Солдаты снова начали переругиваться друг с другом, но уже без прежней ярости. Горяинов уныло перебирал в сотый раз свой аккуратно сложенный сундучок, все еще надеясь, что деньги куда-нибудь завалились.
Деньги нашли через два дня арабские солдаты, чистившие казарменную уборную: они были запрятаны под крышей, между деревянными стропилами. Деньги лежали в бумажнике Пискарева.
…Накануне нашего отъезда в Марсель мы сидели вместе с Мятлевым в маленьком подслеповатом кафе. За стойкой на высоком стуле возвышалась неподвижная, как размалеванный Будда, усатая хозяйка. Перед нами на исцарапанном мраморе столика одиноко торчал «разжалованный поручик» — пустая мартелевская бутылка коньяка «три звездочки». Мы оба были пьяны и только что перешли на «ты». Перед глазами медленно плыла, покачиваясь, пустая комната, двоилось, то расплываясь, то делаясь невероятно отчетливым, как будто я смотрел на него в лупу, скуластое лицо Мятлева.
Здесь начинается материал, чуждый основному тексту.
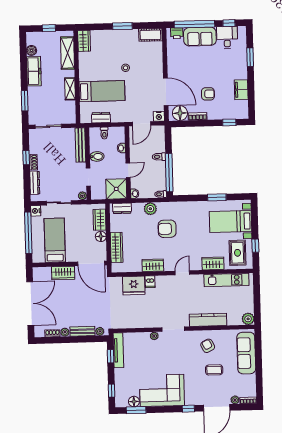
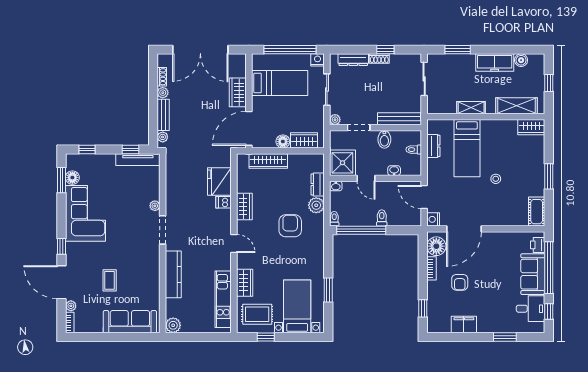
dresser: (122, 208) -> (318, 185), moved
armchair: (208, 346) -> (140, 273), removed

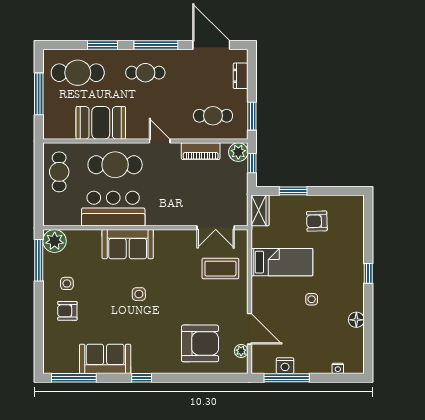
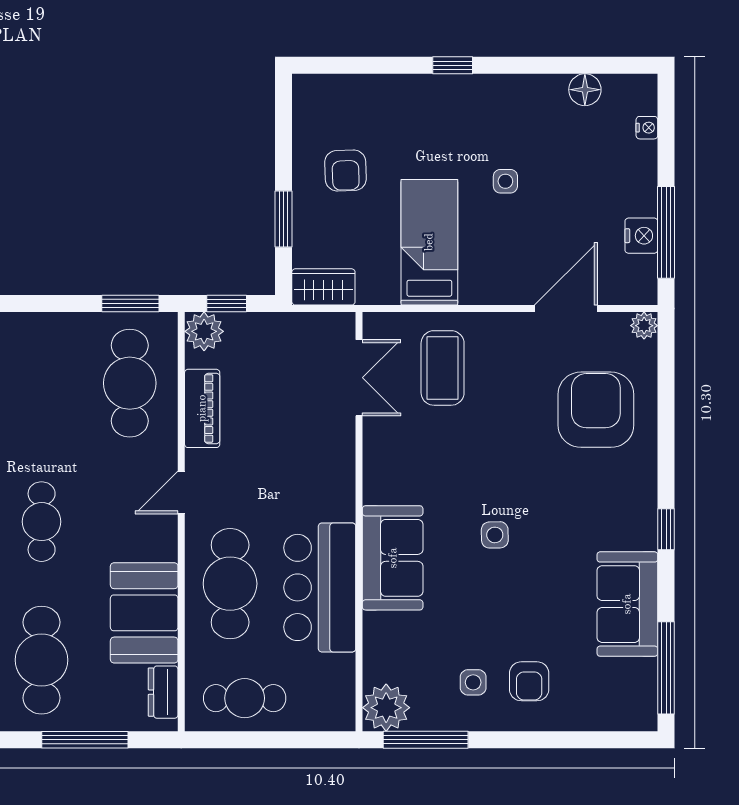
dresser: (241, 76) -> (163, 692), moved, turned 90
cafe table: (213, 116) -> (130, 383), width x1.37, depth x1.35
floor lamp: (356, 320) -> (585, 90), moved
plant: (241, 351) -> (644, 326), moved

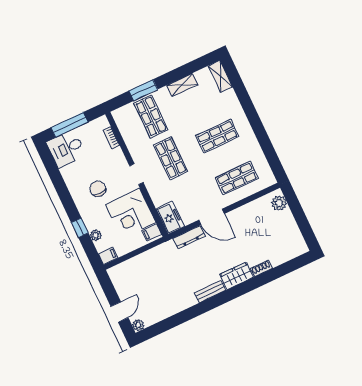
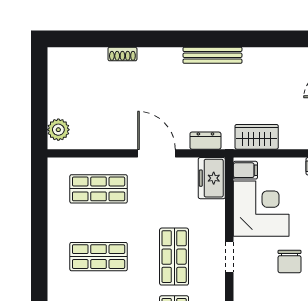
dresser: (189, 237) -> (205, 141), width x0.70
wardrobe: (237, 276) -> (257, 137), moved, turned 180
bench: (210, 292) -> (212, 55), width x1.36

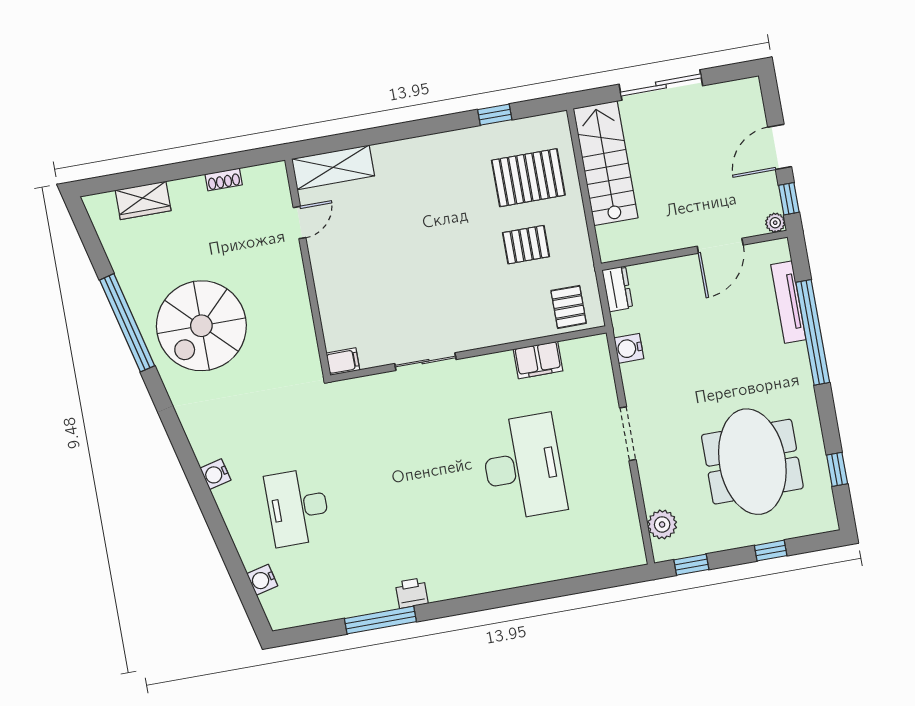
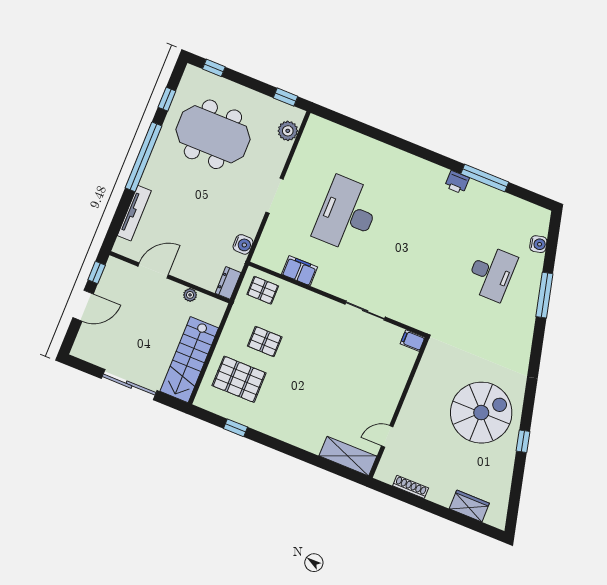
shoe rack: (224, 179) -> (411, 487), width x1.43
plant: (775, 223) -> (190, 295), moved
pallet: (569, 307) -> (263, 290), turned 90
window: (127, 323) -> (523, 441), width x0.32
window: (813, 332) -> (143, 157), moved
meeting table: (752, 462) -> (213, 134), turned 90
water cooler: (215, 474) -> (527, 322), removed
window: (215, 521) -> (544, 295), added
window: (771, 551) -> (214, 68), moved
Преодолевая мучительную икоту, неудержимо разрывавшую мне грудь, я спросил Федю:
— Вот ты из семинарии хотел поступить в Юрьевский университет, а солдаты тебя все же считают за своего.
Федя улыбнулся, — у него была чудесная улыбка: вспыхивало все лицо, жмурились голубые глаза, и морщинки звездами разбегались по впалым щекам.
— Что ж ты хочешь, — я семинарист, Хома Брут двадцатого века. В университет я не попал из-за гражданской войны — все пошло прахом. Солдаты меня любят, потому что я по-прежнему «свой», я никогда от них не уходил. Видишь, — он провел рукою по своим гладким зеленым погонам, — я обошелся без вольноперского канта. Тебе поначалу трудно, я знаю, но подожди, все обойдется.
Мне казалось, что его голос доносится издалека, опьянение давало себя чувствовать все сильнее.
— Я никогда от них не уходил, — повторил Мятлев. — Я не мог уйти, да и не хотел. Ведь дьякон в деревне — это почти что мужик. А семинария…
Федя замолчал. Крупные капли пота блестели на его лице. Вероятно, они щекотали его, потому что он долго тер свой несоразмерно высокий лоб тыльной частью руки. Когда он опустил руку, я увидел, что его лицо вдруг стало маленьким и жалким. Федины голубые глаза потускнели и глубоко ушли под насупленные брови.